→ Work instructions:
Copy, from the material below, every line in which the word "Betreiber" can be found.

→ Data excerpts:

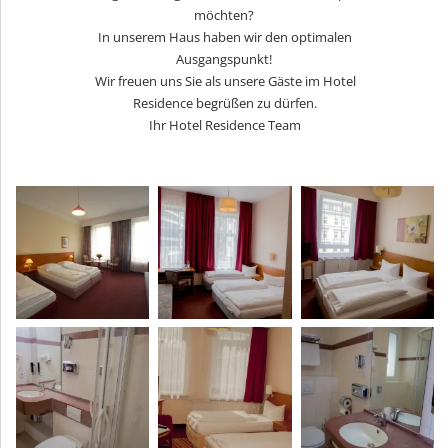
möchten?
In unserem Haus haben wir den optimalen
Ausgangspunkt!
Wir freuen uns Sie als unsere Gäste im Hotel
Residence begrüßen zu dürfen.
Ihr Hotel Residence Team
---
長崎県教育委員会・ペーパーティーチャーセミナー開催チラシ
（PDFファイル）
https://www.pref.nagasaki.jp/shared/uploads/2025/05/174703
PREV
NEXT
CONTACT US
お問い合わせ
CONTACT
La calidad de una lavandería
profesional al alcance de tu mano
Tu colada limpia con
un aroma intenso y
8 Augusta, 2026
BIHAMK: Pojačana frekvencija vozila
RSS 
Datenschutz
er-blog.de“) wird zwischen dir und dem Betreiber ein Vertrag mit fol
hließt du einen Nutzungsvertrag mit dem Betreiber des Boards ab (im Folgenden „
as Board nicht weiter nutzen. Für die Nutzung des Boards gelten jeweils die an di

→ Written solution:
er-blog.de“) wird zwischen dir und dem Betreiber ein Vertrag mit fol
hließt du einen Nutzungsvertrag mit dem Betreiber des Boards ab (im Folgenden „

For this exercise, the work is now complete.